Há 1 ano, no dia 12 de dezembro de 2022, quando foi afastado por 180 dias das mesas de cirurgia por decisão da Justiça gaúcha, o cirurgião comentou sobre a marca de "mais de 20 mil cirurgias realizadas" e exaltou o exercício da Medicina.
"Atuar como médico é sempre um grande desafio. Temos plena consciência e certeza de praticar a medicina para a melhor saúde dos pacientes", escreveu. "E com esta responsabilidade e maturidade, nos sentimos confortáveis em afirmar que realizamos mais de vinte mil cirurgias e procedimentos durante os últimos 19 anos, cumprindo os mais elevados preceitos médicos, honrando esta profissão que é a melhor tradução de minha vida."
Em maio de 2021, Núbia Costa, de 72 anos, se consultou com o médico João Couto Neto, em Novo Hamburgo (RS), por causa de uma pedra na vesícula. Como a retirada é considerada um procedimento simples, o especialista em cirurgias do sistema digestivo marcou a intervenção para o mesmo dia, e três horas depois, ela foi feita. Ao dar alta, o médico avisou que havia ocorrido uma perfuração no intestino, mas sem gravidade, e que o corte estava suturado.
Nas semanas seguintes, parentes avisaram a Couto Neto que a idosa estava se sentindo mal. Mas ele deu pouca atenção ao problema, até ela ser internada novamente, 17 dias depois, com uma uma infecção generalizada no abdômen. Núbia morreu em julho, na cama do hospital.
Além de sofrer com a perda, Cristiana Costa, filha de Núbia, contou ao GLOBO no ano passado que ficou estarrecida com a “soberba e o descaso” com que o médico tratava a paciente e seus parentes, na segunda internação.
— Quando minha mãe teve alta, ele disse que tinha perfurado o intestino sem querer, mas que já havia feito a sutura e não teria nenhum problema. Como sou leiga no assunto, acreditei. Mas ela nunca esteve bem. Ficou sentindo dores abdominais, vomitando.
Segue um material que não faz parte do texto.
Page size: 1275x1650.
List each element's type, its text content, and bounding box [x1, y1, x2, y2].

Quando eu trocava mensagens com ele, as respostas eram de que estava tudo normal, ele só receitava chá e leite de magnésia. Houve várias etapas em que poderiam reverter a situação. Mas minha mãe não teve a oportunidade — lamenta Cristiana.
A filha de Núbia contou que o cirurgião era frequentemente indicado como o especialista para questões digestivas em dois dos três convênios de saúde mais fortes do município, que fica na Região Metropolitana de Porto Alegre.
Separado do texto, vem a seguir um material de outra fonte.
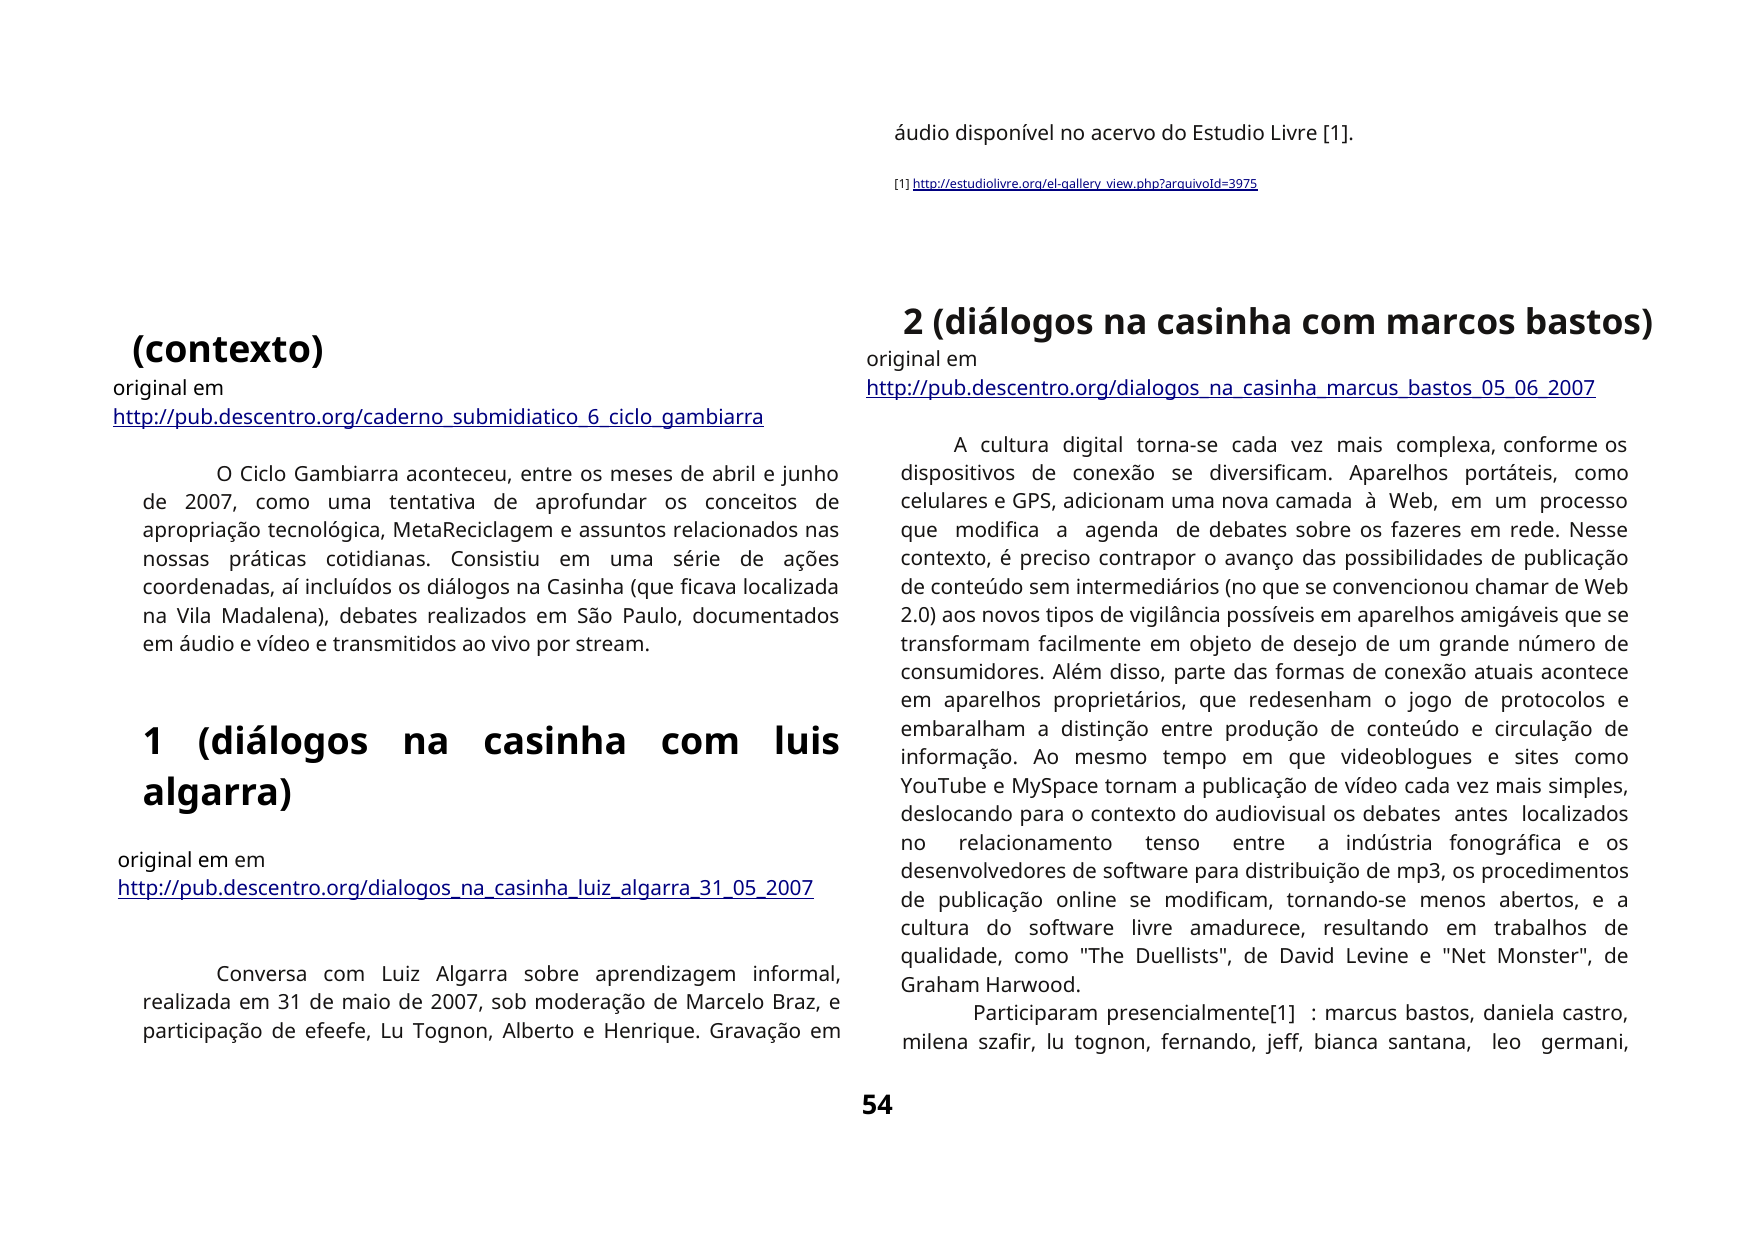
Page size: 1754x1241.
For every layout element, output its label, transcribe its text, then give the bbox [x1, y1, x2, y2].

text O Ciclo Gambiarra aconteceu, entre os meses de abril e junho de 2007, como uma tentativa de aprofundar os conceitos de apropriação tecnológica, MetaReciclagem e assuntos relacionados nas nossas práticas cotidianas. Consistiu em uma série de ações coordenadas, aí incluídos os diálogos na Casinha (que ficava localizada na Vila Madalena), debates realizados em São Paulo, documentados em áudio e vídeo e transmitidos ao vivo por stream. [142, 459, 840, 658]
text original em http://pub.descentro.org/dialogos_na_casinha_marcus_bastos_05_06_2007 [866, 344, 1653, 401]
text original em em http://pub.descentro.org/dialogos_na_casinha_luiz_algarra_31_05_2007 [117, 845, 840, 902]
text Participaram presencialmente[1] : marcus bastos, daniela castro, milena szafir, lu tognon, fernando, jeff, bianca santana, leo germani, [902, 998, 1630, 1055]
text Conversa com Luiz Algarra sobre aprendizagem informal, realizada em 31 de maio de 2007, sob moderação de Marcelo Braz, e participação de efeefe, Lu Tognon, Alberto e Henrique. Gravação em [142, 959, 842, 1044]
text áudio disponível no acervo do Estudio Livre [1]. [894, 118, 1630, 147]
text 1 (diálogos na casinha com luis algarra) [142, 714, 840, 817]
text original em http://pub.descentro.org/caderno_submidiatico_6_ciclo_gambiarra [113, 373, 840, 430]
text A cultura digital torna-se cada vez mais complexa, conforme os dispositivos de conexão se diversificam. Aparelhos portáteis, como celulares e GPS, adicionam uma nova camada à Web, em um processo que modifica a agenda de debates sobre os fazeres em rede. Nesse contexto, é preciso contrapor o avanço das possibilidades de publicação de conteúdo sem intermediários (no que se convencionou chamar de Web 2.0) aos novos tipos de vigilância possíveis em aparelhos amigáveis que se transformam facilmente em objeto de desejo de um grande número de consumidores. Além disso, parte das formas de conexão atuais acontece em aparelhos proprietários, que redesenham o jogo de protocolos e embaralham a distinção entre produção de conteúdo e circulação de informação. Ao mesmo tempo em que videoblogues e sites como YouTube e MySpace tornam a publicação de vídeo cada vez mais simples, deslocando para o contexto do audiovisual os debates antes localizados no relacionamento tenso entre a indústria fonográfica e os desenvolvedores de software para distribuição de mp3, os procedimentos de publicação online se modificam, tornando-se menos abertos, e a cultura do software livre amadurece, resultando em trabalhos de qualidade, como "The Duellists", de David Levine e "Net Monster", de Graham Harwood. [900, 430, 1630, 998]
text 2 (diálogos na casinha com marcos bastos) [866, 296, 1653, 344]
text [1] http://estudiolivre.org/el-gallery_view.php?arquivoId=3975 [894, 175, 1630, 192]
text (contexto) [113, 322, 840, 373]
— Ela ficou 60 dias no hospital até falecer. No final, já estava com uma cratera na barriga, porque de tanto abrir, não adiantava mais costurar. Era coisa de terror. Depois, ainda descobri que o caso da minha mãe nem foi o pior de todos — recorda Cristiana.
A filha da idosa contou que, no final da internação, conversou com enfermeiros e funcionários do Hospital Regina, onde Couto Neto mais costumava trabalhar, e descobriu que o caso da sua mãe não era inédito. Nos meses seguintes, em conversas pela cidade e pela internet, um grupo de vítimas e parentes se formou. Até que familiares de 15 ex-pacientes contrataram um advogado para denunciar o cirurgião à polícia. Hoje, o grupo tem parentes de 50 supostas vítimas.
— Entre os casos, há uma senhora que está em estado vegetativo há cinco anos, por causa de uma perfuração no fígado. Gente que teve perfuração de veia. Há outra ex-paciente que passou pela nona cirurgia tentando arrumar o intestino. — enumera Cristiana. — Atribuo tudo o que ele fez de errado à falta de conduta. Faz tanto tempo que isso vem ocorrendo que a gente fica se perguntando por que precisaram acontecer tantos casos para alguma coisa ser feita.